Research into the northern lights has always had a transnational dimension. Neither the history of auroral research, nor the spectacular phenomenon itself, belongs to any nation or region in particular. Since the dawn of the so-called Scientific Revolution in the early 1600s, attempts to explain the phenomenon in scientific terms have been put forward by Italians, French, Britons, Germans, Russians, Finns, Swedes, Danes, US Americans, and so forth. Theoretical discourses have also been highly interdisciplinary, with contributions from disciplines now known as meteorology, laboratory physics, geophysics, optics, et cetera. It is also a field where information provided by local populations, often indigenous peoples of the Arctic, has been taken seriously by scientists. Furthermore, images were of prime importance; depicting the aurora posed a challenge to artists and scientists alike. Illustrations thus became an important ingredient in scientific papers on the aurora; indeed, professional artists would often be assigned to collaborate with scientific crews in their efforts to ‘capture’ the fleeting phenomena in the skies.

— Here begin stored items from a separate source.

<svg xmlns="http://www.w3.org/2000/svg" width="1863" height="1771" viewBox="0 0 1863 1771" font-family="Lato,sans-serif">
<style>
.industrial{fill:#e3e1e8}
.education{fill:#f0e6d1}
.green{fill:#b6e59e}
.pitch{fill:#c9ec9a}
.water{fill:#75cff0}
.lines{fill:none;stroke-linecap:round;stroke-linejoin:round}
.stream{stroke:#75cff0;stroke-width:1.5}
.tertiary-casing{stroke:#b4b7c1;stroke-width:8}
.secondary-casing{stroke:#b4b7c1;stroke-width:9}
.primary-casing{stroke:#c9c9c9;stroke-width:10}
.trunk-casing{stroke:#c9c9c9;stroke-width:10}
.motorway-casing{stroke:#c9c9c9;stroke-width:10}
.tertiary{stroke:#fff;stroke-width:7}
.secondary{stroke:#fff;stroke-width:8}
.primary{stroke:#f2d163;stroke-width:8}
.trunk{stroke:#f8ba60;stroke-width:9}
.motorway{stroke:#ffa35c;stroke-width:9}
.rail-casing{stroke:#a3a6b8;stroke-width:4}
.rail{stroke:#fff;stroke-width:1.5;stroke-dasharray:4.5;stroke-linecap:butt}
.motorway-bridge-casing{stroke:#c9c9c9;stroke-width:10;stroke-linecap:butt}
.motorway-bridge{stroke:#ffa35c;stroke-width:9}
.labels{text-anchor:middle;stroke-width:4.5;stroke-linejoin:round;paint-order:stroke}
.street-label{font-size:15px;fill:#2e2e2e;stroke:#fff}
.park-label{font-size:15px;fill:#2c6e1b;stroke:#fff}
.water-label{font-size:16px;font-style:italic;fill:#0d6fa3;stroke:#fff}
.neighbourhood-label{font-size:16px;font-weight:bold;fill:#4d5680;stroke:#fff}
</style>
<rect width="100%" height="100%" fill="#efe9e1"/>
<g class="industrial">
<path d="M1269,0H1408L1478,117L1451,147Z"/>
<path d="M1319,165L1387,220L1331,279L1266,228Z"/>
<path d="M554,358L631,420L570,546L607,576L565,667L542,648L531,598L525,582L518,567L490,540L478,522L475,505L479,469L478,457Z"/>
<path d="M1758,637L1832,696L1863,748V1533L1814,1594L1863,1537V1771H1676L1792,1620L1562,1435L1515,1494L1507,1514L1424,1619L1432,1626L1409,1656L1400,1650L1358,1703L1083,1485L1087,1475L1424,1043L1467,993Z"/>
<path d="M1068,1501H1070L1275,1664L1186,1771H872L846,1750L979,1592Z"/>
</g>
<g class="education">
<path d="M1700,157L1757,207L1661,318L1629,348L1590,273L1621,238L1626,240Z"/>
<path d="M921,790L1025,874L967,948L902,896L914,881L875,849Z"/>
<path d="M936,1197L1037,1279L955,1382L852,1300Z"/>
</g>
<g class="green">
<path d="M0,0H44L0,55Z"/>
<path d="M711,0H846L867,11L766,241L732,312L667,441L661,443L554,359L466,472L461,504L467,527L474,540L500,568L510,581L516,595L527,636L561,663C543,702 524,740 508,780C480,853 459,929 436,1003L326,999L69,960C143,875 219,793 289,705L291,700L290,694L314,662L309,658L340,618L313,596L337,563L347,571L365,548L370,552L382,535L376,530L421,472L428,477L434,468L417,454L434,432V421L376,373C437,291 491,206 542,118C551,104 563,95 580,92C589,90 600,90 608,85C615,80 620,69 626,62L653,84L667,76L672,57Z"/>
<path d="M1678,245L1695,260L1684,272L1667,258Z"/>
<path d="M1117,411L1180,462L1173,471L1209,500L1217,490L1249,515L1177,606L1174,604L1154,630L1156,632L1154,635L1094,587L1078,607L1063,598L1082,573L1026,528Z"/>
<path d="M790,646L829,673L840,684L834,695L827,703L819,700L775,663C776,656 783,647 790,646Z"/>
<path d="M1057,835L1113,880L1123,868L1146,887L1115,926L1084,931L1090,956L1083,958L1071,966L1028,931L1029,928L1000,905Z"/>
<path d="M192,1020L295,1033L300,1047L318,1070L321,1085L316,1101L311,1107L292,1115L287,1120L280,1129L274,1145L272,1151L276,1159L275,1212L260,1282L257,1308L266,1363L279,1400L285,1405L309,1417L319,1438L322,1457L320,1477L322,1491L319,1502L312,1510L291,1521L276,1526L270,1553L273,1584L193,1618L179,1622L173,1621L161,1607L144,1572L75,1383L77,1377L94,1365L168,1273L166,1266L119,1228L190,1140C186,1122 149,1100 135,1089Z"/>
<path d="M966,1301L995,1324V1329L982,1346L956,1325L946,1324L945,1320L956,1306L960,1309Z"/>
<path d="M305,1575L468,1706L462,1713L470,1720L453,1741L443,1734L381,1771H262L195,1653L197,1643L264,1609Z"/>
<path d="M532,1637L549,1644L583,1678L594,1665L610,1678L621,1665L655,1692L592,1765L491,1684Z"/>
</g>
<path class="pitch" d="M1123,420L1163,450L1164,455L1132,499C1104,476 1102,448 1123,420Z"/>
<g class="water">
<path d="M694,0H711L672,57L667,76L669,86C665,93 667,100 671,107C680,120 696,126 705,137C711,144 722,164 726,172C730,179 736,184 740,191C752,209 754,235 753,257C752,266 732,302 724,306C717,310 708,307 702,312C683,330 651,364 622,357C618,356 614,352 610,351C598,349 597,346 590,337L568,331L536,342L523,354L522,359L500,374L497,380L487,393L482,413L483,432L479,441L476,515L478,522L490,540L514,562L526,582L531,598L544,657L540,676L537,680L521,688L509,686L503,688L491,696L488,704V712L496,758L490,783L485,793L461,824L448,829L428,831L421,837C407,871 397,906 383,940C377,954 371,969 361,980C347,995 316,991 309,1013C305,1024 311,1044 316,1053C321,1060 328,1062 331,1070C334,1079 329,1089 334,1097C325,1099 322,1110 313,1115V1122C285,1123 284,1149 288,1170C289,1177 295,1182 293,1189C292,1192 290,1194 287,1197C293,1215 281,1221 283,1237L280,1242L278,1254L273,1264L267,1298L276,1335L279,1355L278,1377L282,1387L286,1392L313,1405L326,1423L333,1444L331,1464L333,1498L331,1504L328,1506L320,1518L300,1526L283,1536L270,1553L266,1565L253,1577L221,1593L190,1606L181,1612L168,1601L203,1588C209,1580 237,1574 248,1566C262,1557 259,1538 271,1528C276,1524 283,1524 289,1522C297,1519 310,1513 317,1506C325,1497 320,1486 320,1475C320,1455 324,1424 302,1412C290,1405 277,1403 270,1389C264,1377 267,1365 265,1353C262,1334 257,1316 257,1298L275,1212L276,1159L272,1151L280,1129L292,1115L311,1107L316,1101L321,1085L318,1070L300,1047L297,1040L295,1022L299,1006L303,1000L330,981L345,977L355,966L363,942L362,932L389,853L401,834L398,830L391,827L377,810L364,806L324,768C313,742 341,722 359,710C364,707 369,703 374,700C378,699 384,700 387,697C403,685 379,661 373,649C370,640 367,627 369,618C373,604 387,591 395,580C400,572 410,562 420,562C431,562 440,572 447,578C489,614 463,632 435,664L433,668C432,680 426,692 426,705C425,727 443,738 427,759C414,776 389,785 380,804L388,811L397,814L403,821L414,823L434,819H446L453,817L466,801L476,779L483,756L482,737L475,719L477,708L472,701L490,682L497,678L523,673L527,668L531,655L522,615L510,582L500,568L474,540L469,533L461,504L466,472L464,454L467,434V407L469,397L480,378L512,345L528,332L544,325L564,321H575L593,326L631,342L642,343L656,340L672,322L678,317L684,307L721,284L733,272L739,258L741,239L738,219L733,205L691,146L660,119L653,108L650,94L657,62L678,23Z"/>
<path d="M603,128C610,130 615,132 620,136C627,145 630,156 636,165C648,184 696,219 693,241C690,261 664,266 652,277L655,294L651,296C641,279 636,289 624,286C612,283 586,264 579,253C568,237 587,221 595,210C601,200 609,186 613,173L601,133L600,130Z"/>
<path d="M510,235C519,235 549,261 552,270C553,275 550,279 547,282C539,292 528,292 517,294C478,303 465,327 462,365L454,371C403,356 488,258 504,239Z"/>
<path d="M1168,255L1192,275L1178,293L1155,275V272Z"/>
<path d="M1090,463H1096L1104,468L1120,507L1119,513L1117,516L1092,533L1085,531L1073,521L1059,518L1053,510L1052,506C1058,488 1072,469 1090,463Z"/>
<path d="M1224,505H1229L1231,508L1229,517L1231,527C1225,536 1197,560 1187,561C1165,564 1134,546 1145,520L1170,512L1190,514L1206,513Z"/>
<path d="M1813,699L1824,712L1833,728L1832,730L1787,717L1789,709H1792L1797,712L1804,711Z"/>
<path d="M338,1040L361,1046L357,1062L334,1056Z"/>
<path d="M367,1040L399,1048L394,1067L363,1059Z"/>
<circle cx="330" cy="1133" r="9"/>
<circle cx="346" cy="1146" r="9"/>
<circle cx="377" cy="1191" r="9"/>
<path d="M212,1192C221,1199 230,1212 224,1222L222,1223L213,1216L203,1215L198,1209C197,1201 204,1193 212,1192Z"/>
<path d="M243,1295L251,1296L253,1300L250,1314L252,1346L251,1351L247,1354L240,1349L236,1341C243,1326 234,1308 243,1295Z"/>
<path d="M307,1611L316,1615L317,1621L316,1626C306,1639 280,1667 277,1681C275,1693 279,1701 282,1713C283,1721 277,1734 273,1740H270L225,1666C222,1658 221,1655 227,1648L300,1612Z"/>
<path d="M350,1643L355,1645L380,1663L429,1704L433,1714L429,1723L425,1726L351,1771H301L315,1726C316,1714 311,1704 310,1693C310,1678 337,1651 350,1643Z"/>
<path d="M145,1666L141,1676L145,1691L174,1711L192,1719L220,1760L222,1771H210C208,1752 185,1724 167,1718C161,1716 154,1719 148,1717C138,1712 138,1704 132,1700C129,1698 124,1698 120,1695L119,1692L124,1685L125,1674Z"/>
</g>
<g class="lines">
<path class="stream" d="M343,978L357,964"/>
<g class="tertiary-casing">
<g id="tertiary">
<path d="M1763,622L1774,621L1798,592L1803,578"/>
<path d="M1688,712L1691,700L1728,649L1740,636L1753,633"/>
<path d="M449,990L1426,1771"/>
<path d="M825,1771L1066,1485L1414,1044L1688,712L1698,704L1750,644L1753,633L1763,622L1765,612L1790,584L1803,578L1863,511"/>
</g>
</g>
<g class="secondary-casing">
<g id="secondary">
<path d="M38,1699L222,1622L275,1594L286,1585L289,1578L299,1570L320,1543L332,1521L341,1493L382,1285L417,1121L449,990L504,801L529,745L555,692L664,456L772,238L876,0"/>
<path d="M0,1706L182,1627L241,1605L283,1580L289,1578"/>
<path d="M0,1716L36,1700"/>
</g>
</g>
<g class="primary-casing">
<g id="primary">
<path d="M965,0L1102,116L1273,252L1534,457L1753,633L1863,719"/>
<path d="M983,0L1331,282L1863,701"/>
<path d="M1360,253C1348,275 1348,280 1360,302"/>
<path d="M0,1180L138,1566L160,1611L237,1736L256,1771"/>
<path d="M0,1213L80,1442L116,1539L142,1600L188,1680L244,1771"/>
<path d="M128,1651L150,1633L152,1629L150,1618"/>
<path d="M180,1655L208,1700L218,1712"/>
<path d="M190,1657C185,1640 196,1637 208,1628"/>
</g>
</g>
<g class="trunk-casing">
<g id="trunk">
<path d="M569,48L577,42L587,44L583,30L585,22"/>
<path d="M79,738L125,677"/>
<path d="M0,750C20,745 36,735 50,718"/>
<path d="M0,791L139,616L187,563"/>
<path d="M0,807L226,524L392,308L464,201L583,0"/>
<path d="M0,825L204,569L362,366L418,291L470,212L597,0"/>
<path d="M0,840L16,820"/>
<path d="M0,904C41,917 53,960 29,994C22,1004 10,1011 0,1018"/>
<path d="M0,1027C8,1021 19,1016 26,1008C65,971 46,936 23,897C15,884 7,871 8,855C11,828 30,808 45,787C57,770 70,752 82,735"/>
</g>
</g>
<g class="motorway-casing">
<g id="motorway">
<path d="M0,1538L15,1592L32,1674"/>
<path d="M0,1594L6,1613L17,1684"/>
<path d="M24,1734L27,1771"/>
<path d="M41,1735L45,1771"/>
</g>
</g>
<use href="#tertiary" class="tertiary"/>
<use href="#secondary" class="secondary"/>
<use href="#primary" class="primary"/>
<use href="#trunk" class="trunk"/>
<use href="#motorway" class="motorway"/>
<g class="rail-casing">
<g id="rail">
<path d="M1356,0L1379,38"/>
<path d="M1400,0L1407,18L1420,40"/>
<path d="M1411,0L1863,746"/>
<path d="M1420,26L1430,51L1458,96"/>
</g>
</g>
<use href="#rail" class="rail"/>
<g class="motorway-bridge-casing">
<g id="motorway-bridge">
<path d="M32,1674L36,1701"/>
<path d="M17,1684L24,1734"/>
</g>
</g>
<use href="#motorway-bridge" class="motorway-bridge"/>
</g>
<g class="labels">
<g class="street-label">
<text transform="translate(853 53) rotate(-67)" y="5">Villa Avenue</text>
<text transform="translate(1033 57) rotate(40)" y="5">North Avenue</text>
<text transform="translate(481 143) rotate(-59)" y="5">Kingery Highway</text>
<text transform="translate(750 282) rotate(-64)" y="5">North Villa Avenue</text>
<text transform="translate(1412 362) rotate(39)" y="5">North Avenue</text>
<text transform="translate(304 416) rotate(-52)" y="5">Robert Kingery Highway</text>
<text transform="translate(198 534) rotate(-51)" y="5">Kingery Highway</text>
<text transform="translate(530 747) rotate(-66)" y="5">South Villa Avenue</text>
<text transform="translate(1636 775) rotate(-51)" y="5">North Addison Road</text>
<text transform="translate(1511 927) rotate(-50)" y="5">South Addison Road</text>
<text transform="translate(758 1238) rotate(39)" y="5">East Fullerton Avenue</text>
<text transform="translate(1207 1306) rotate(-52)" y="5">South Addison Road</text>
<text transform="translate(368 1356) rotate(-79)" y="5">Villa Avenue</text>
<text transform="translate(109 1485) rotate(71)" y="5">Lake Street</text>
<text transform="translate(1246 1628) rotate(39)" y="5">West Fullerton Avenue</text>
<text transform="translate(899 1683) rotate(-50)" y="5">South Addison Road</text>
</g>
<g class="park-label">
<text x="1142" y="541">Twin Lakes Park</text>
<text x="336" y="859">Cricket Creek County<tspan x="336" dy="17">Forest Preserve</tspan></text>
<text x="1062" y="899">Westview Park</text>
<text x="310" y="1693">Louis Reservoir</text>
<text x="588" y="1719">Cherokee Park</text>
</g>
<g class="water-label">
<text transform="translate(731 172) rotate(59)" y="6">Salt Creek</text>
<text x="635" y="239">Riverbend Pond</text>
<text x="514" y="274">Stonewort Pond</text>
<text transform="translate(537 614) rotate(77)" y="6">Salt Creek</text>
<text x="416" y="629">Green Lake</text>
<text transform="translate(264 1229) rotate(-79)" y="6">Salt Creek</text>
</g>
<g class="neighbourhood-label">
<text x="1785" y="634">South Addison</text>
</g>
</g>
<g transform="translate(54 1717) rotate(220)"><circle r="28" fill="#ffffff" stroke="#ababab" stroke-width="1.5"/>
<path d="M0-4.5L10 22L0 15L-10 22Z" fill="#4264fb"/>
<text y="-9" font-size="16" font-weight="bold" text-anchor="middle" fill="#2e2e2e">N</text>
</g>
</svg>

The series Aurorae Borealis Studia Classica views the history of northern lights research from the angle of books. Paying no heed to priorities of chronology, impact, beauty, or originality, a (more or less random) selection of historical attempts to explain the phenomenon will be presented in the form of digitized books, along with biographical introductions and summaries of contents made by contemporary scholars. The introductions and summaries are meant as guidelines for the reader. Whenever possible, the digitized originals have undergone OCR processing, meaning that the PDF's are searchable in fulltext. Please be advised that OCR, or optical character recognition technology is not entirely accurate; depending on the original, approximately 1–8 % of the words in a given text are likely to be wrongly interpreted by the software.